→ **Work instruction 1**: In the case note on the Esteem Settlement, which body wholly owns Grupo Torras?
→ **Work instruction 2**: Carry on the case note on the Esteem Settlement, picking up right after its final sentence.

→ **Reading text**:
----------
TRUSTS: sham/"donner et retenir ne vaut"/"piercing the veil"/infringement of public policy/remedial constructive trust

In the matter of the Esteem Settlement (Abacus (C.I.) Limited as trustee): Grupo Torras S.A. and Culmer -v- Al Sabah and Four Others 2003 JLR 188

 

Introduction
These proceedings follow a judgment in the English courts in favour of Grupo Torras SA ("Grupo Torras") in the amount of US$800 million relating to fraud committed against Grupo Torras by Sheikh Fahad Mohammed Al Sabah ("Sheikh Fahad") and others between May 1988 and October 1990. The judgment has been registered in Jersey and is enforceable here.
This set of proceedings is the third set brought by Grupo Torras in Jersey in an attempt to enforce the judgment against Abacus (CI) Limited ("Abacus") as trustee of a trust established by Sheikh Fahad, known as the Esteem Settlement (the "Settlement").
This judgment is important in that it provides detailed analysis of the doctrines of "sham" and "donner et retenir ne vaut" under Jersey law.
The court also considered three other more controversial attempts to attack the Settlement by "piercing the veil", declaring it invalid by reason of infringement of public policy and imposing a remedial constructive trust. While the law has not been left completely clear on these three issues, it has been developed.
There is also useful discussion regarding the extent to which a settlor can be involved in the decision making process without having control over the trust, a factor which might lead to the trust being invalid on a number of counts.
Background
Grupo Torras is a Spanish company wholly owned by the Kuwait Investment Office ("KIO"). The KIO is the London branch of the Kuwait Investment Authority ("KIA"). The KIA is responsible for managing and investing Kuwait's oil revenues. Sheikh Fahad was the chairman of Grupo Torras and the KIO.
Between May 1988 and October 1990 Sheikh Fahad and others defrauded Grupo Torras of approximately US$430 million.
Sheikh Fahad established a number of "offshore" entities in different jurisdictions between 1981 and 1994. This article is only concerned with the Settlement and its wholly owned company, Esteem Limited (the "Company").
References to the "Trusts Law" are to the Trusts (Jersey) Law 1984.
The Jersey proceedings so far
The first round of proceedings was an application by Abacus for directions as to whether it should exercise its discretionary powers under the Settlement to distribute assets to Sheikh Fahad by way of payment to Grupo Torras as his judgment creditor. The court directed that Abacus should not make the proposed distribution, broadly speaking because such a distribution would not be for the benefit of Sheikh Fahad. That decision was subsequently upheld by the Court of Appeal.
The second round of proceedings related to certain transfers into the Settlement and consisted of three different claims to have those transfers set aside. These claims succeeded with the result that the only assets remaining within the Settlement were the "clean assets" contributed by Sheikh Fahad out of his own funds for legitimate tax and inheritance planning reasons before the fraud started.
The causes of action in these proceedings
The plaintiffs were seeking to recover the remaining clean assets from the Settlement and the action was brought under five headings:
1. the "sham" claim - the Settlement was a sham with the result that the assets of the Settlement were held by Abacus on bare trust for Sheikh Fahad;
2. the "donner et retenir ne vaut" claim - the Settlement infringed the Jersey law maxim "donner et retenir ne vaut" with the same end result as with sham;
3. the "piercing the veil" claim - the Settlement and/or the Company should be "looked through" or "pierced" and the assets treated as Sheikh Fahad's enabling Grupo Torras to enforce its judgment against those assets;
4. the "infringement of public policy" claim - the Settlement infringed public policy and was thus invalid with the result that the assets belonged to Sheikh Fahad, again enabling Grupo Torras to enforce its judgment against those assets; and
5. the "remedial constructive trust" claim - the assets of the Settlement should be made the subject of a remedial constructive trust in favour of Grupo Torras.
----------
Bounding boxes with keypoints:
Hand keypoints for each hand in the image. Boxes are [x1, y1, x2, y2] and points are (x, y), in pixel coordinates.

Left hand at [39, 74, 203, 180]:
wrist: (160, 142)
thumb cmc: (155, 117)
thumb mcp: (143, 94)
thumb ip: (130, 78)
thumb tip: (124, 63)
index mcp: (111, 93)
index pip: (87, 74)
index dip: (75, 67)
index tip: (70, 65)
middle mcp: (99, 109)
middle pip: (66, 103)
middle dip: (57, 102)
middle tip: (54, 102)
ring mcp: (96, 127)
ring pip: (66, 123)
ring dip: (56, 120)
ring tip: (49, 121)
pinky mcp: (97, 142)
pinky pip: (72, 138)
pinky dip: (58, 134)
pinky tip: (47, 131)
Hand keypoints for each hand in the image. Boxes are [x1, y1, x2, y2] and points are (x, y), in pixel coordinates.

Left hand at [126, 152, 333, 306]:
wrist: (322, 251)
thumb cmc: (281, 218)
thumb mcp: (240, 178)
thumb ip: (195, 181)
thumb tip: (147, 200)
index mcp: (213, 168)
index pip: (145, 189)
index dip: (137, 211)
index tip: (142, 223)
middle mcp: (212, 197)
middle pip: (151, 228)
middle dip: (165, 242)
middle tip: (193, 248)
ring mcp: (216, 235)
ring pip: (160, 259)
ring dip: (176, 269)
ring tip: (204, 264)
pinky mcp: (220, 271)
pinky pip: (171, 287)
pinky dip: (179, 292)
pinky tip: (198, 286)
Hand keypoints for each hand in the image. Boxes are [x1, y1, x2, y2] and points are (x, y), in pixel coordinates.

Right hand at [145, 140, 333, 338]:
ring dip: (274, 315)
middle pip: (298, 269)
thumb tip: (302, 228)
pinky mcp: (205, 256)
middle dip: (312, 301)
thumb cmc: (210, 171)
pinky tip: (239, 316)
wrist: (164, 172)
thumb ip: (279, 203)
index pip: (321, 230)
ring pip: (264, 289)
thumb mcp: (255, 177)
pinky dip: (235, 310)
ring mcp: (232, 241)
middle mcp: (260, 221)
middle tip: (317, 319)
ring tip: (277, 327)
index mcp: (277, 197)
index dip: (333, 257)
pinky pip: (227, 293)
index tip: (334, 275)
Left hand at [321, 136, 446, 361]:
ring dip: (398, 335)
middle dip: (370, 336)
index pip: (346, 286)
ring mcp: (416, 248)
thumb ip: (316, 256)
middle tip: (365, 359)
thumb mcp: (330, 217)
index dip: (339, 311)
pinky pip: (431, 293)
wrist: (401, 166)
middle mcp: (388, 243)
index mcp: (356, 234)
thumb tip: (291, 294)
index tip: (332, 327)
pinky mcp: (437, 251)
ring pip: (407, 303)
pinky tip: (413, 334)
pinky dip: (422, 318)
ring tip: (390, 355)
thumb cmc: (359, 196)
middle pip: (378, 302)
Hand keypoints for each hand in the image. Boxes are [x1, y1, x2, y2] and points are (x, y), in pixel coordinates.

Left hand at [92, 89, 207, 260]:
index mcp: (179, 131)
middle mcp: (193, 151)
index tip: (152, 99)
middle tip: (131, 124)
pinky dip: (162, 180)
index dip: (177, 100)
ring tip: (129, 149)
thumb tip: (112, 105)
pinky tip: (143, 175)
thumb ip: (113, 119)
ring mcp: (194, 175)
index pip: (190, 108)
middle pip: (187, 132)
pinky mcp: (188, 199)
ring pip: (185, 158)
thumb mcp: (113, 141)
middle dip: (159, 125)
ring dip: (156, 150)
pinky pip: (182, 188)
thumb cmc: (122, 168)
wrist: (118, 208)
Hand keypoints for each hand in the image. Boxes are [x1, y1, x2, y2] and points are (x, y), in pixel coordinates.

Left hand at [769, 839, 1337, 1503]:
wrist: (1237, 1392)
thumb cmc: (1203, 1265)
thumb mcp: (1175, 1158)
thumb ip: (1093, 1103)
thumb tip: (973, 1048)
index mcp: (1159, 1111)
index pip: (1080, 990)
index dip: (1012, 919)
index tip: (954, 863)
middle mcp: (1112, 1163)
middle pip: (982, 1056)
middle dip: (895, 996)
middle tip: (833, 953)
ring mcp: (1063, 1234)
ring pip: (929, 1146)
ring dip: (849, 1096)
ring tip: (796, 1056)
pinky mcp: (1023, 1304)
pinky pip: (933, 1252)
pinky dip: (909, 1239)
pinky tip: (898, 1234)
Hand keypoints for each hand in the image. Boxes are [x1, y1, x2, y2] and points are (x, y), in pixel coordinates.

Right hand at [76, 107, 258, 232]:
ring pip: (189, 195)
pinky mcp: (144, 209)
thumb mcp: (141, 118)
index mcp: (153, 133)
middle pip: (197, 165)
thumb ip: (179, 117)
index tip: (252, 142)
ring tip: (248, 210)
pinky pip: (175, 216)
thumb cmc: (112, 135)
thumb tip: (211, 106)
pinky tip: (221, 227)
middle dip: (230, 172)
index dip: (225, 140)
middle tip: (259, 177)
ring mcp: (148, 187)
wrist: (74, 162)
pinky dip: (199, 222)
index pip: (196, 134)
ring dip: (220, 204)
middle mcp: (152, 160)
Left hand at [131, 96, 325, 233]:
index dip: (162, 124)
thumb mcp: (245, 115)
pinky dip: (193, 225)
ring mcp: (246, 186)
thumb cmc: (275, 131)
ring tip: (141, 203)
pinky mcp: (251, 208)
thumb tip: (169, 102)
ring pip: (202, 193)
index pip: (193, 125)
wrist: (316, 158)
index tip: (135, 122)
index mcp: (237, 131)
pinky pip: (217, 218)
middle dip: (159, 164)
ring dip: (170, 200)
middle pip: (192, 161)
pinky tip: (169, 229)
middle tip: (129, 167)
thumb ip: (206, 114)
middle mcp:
----------
→ **Exercise output 1**: The Kuwait Investment Office (KIO).

→ **Exercise output 2**:
It is worth noting that the first two causes of action alleged that the Settlement was never validly constituted and thus never existed as a genuine discretionary trust whereas the three other claims accepted that it was validly constituted but proposed that it should now be declared invalid.
The sham claim
Reference was made to the classic definition of sham found in Snook v London & West Riding Investments Limited (1967) 2QB 786 in which it was stated that, for there to be a sham, all the parties to the acts or documents "…must have a common intention that the acts or documents are not to create the legal rights and obligations which they give the appearance of creating."
Despite this seemingly clear guidance, there was substantial disagreement in this case as to whether a sham could be unilateral (as regards the intention) or whether it had to be bilateral. The court ruled that, for a trust to have been a sham, both the settlor and the trustee must have had the necessary "shamming" intention, and both must have intended that the true arrangement be otherwise than set out in the trust deed; intention on behalf of the settlor alone was not enough. This approach follows from the importance placed by the court on the ability to treat as valid a legal document which has been freely entered into by persons of sound mind.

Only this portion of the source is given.